Most online tutorials suggest something like this:
SELECT question, answer FROM questions GROUP BY answer HAVING COUNT(answer) > 1;
But that just gives me the first instance of the duplicate, whereas I need to display BOTH instances.
I’m just looking for dupes in the answer field tho.
If I can display both rows, then I can discern if the question is a duplicate. If I can only see the first row in the group, then I can’t.
Using the query in my previous post, I would get the following result:
Q: Which country was previously known as Rhodesia?
A: Zimbabwe
even though, there are 3 rows that contain Zimbabwe in the answer field. Obviously I need to delete one of the entries regarding Rhodesia, but the one about test cricket can stay.
So I want to return all entries that contain two or more identical answer fields. I’m just not sure what that query would be.

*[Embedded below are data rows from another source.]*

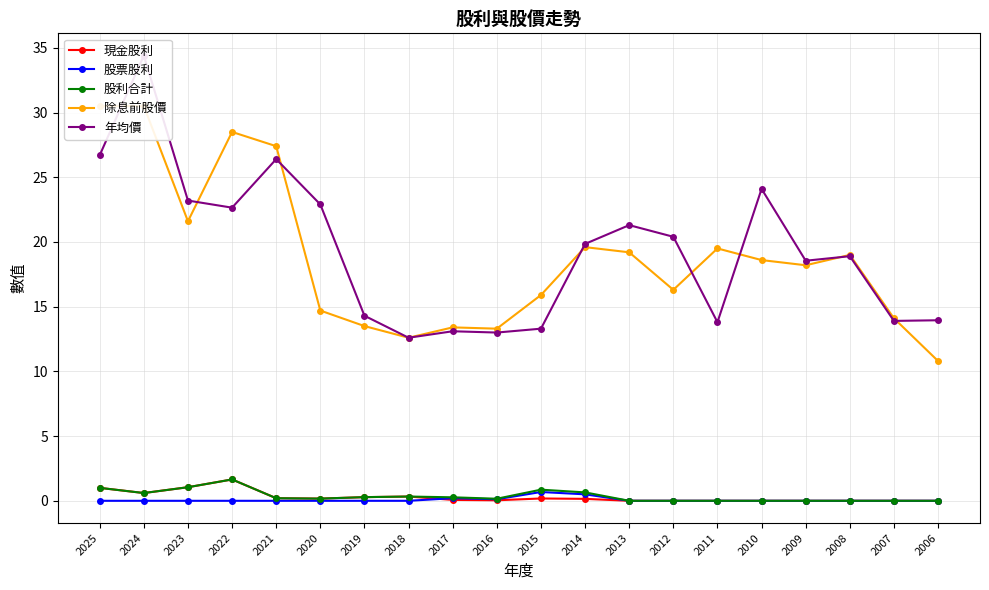

Which category has the lowest value across all series?

2013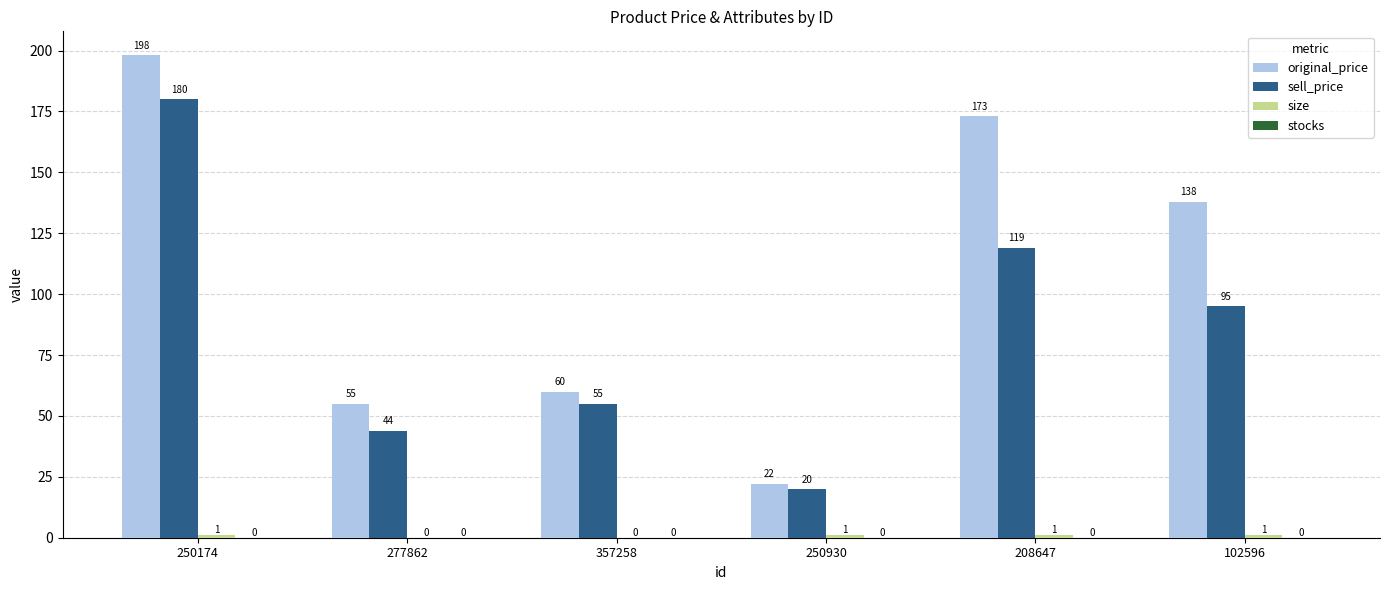

At which category does the chart reach its peak across all series?

250174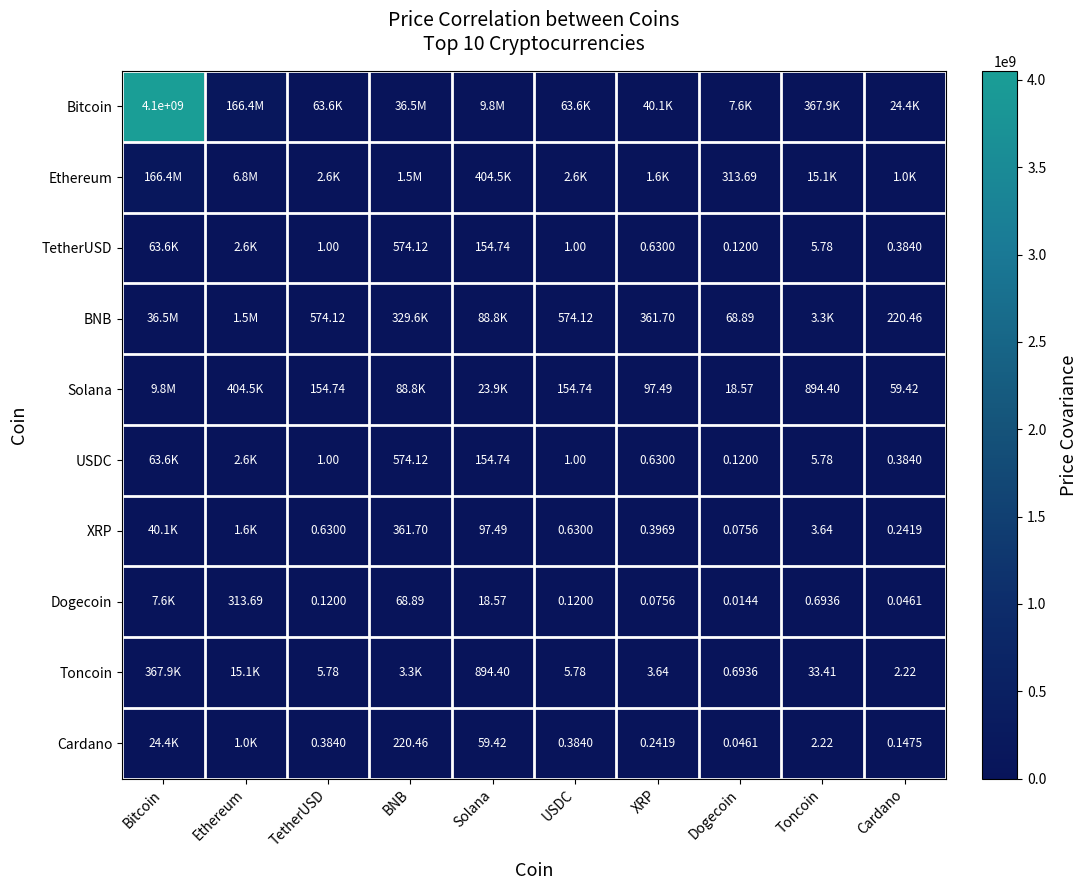

List the labels in order of USDC value, largest first.

Bitcoin, Ethereum, BNB, Solana, Toncoin, TetherUSD, USDC, XRP, Cardano, Dogecoin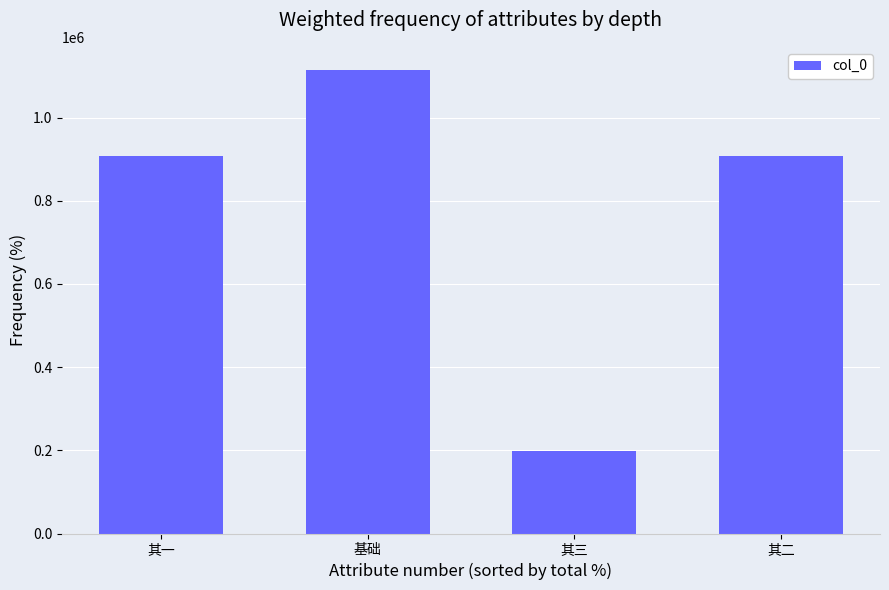

What is the difference between the second highest and minimum values?

708823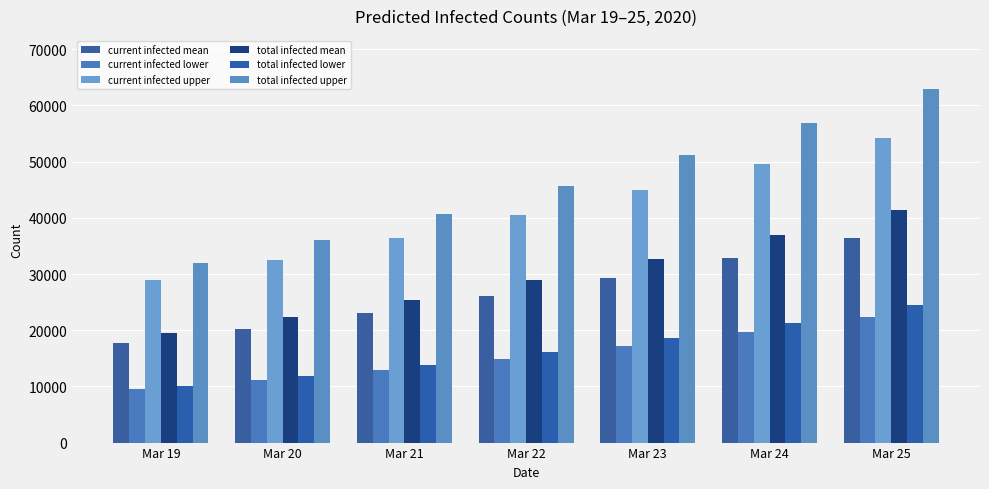

Count the total infected lower values in the range 11828 to 21345.

5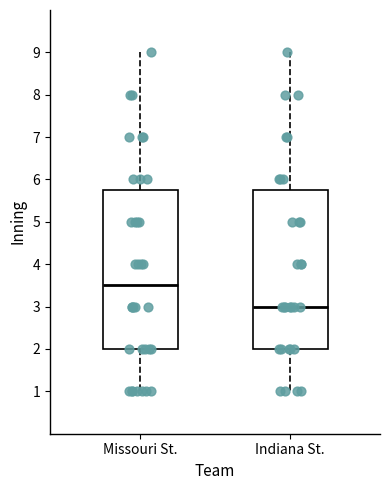

Where is the upper edge of the box for Indiana St. on the y-axis? The values are not printed on the chart, so give them approximately, as read against the axis.

5.8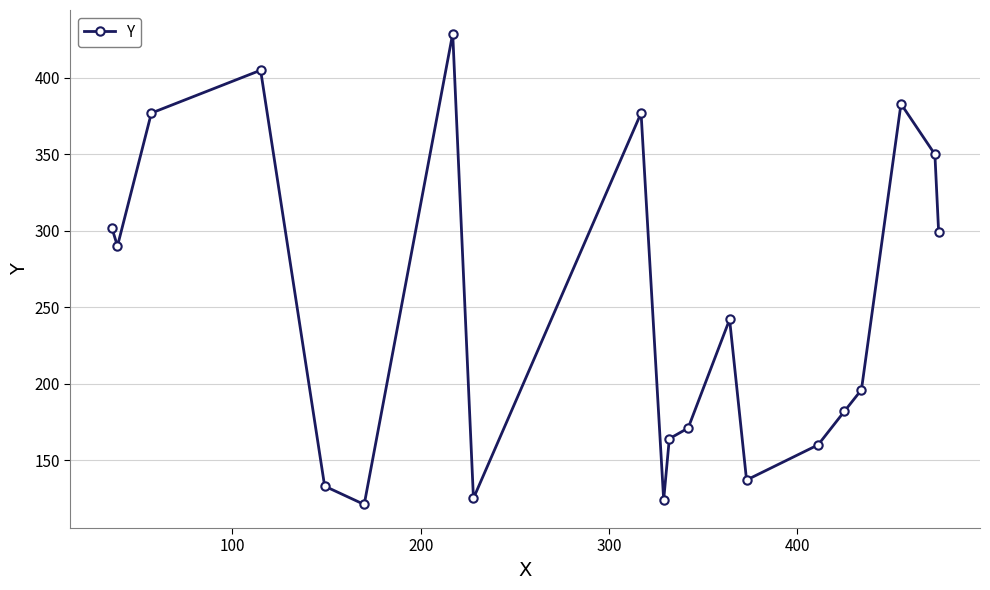

What is the minimum value shown in the chart?

121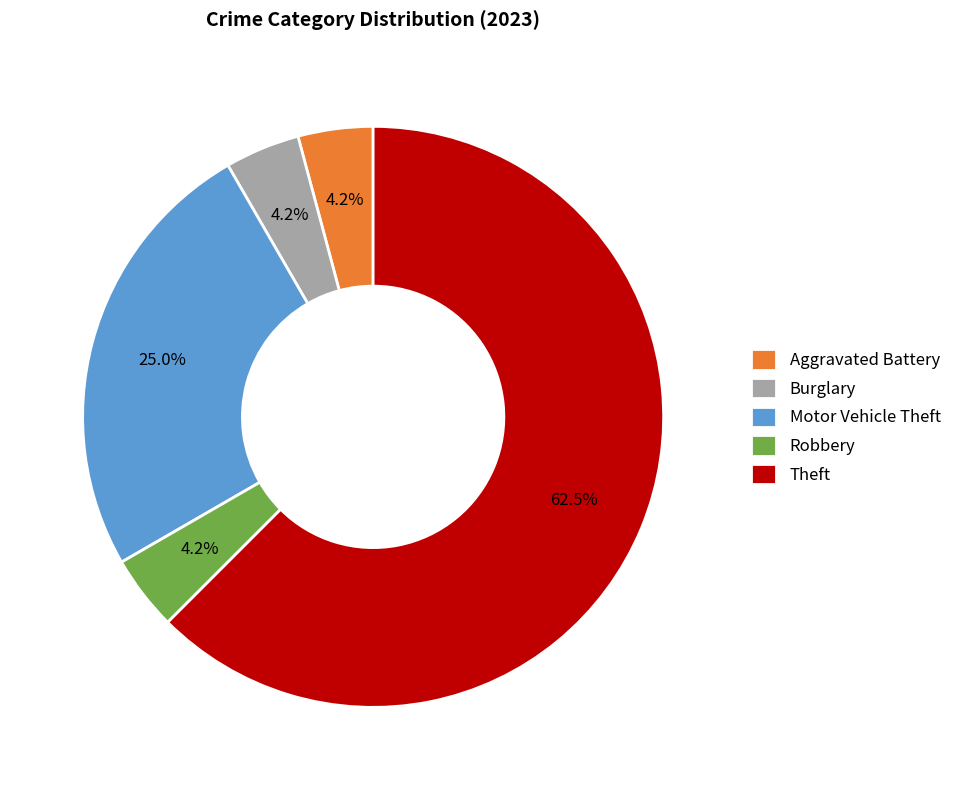

How many segments does this pie chart have?

5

darn, i’m sorry, that’s so obvious, i don’t know why i didn’t understand it right off…
SELECT t.question
, t.answer
FROM ( SELECT answer
FROM questions
GROUP
BY answer
HAVING COUNT(*) > 1 ) AS d
INNER
JOIN questions AS t
ON t.answer = d.answer
ORDER
BY t.answer
the subquery, which has a table alias of d, should look familiar – it’s the same as the query you were given elsewhere, and it simply retrieves all the answers that are dupes
this subquery, when used in the FROM clause like that, is called a derived table, because it’s actually a table – all queries produce tables – and as a table, you can join it to other tables
so we join it back to the original table, using the answer column as the join column
now, the answer values in the derived table are unique, but each of them will join to two or more rows in the original table, right?
Ok, I see, so d stands for derived table, and t stands for original table.
So you join the derived table (the table of grouped rows) back onto the original table with an inner join on the answers field. Because its an inner join (rather than a left join for example), only the joined results show, which are the dupes.